John Skorburg shares with us his letter to the editor of the Chicago Sun-Times.....
Letter to the Editor
Terry Savage is right (Why hiking taxes on the rich doesn’t work, September 13) and for many different reasons!
Economist William K. Hauser also documented this phenomenon in 1993, writing for the Hoover Institution. “No matter what the (income) tax rates have been, in postwar America (federal) tax revenues have remained at about 19.5% of GDP.”
Wainwright Economics has confirmed “Hauser’s Law” repeatedly in graphic form, the most recent time in the WSJ on May 17. It’s amazing how this economic truth has worked. In 1950, the top marginal tax rate on the ‘rich’ was 85%. And the federal share of our economic pie (revenue as a percentage of GDP) was slightly under 20%. In the late 1960’s, the top marginal tax rate declined to 70%, while the feds share stayed stable at 19.5%. When the top marginal tax rate declined to under 30% in 1990, federal tax revenues remained at 19.5%.

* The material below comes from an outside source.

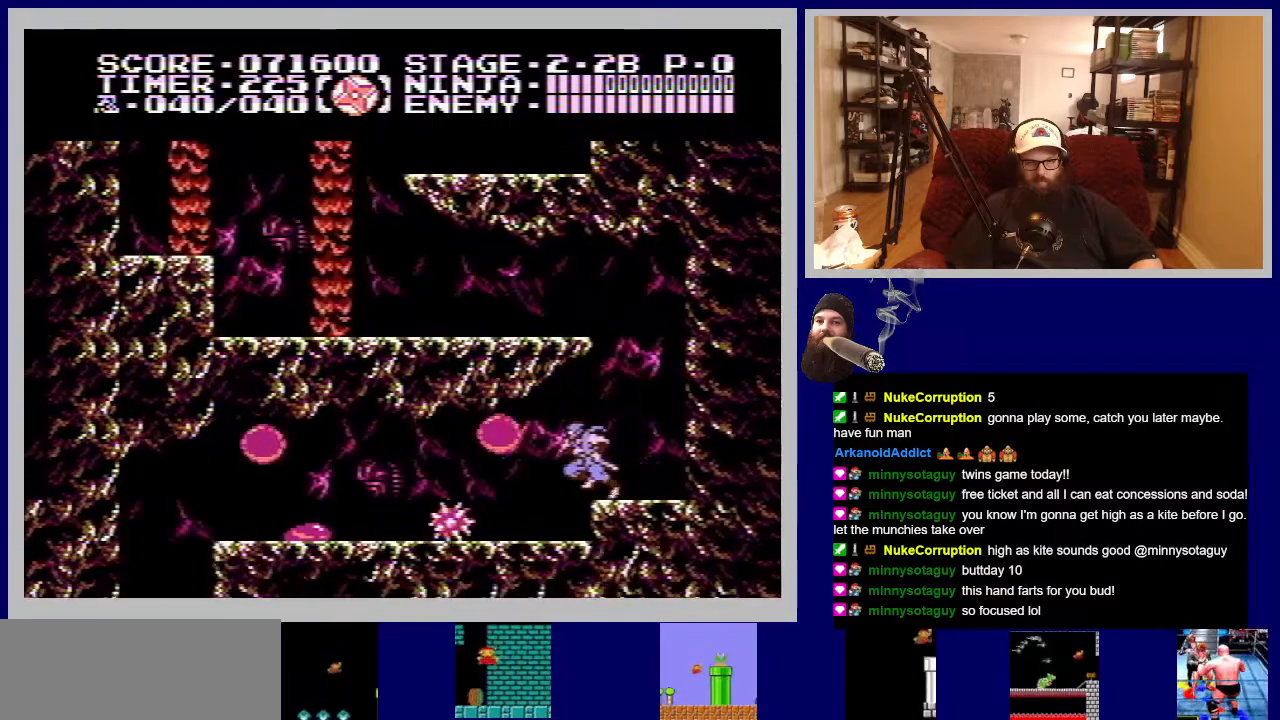
{"buttons": [], "events": [[67, "B", "down"], [133, "DPAD_LEFT", "up"], [200, "B", "up"], [367, "B", "down"], [417, "B", "up"]]}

Based on this effect, the federal government could hike the marginal tax rate from just under 40% (today) to any higher number, and not move its share of the pie (revenue wise) above 20% of the economy.
Since lower marginal tax rates bring in the same percentage of revenues for the federal government, why try to move them even higher? Perhaps the rich are not the problem, but excess government spending could be!
John W. Skorburg, economist and policy advisor, The Heartland Institute, Chicago.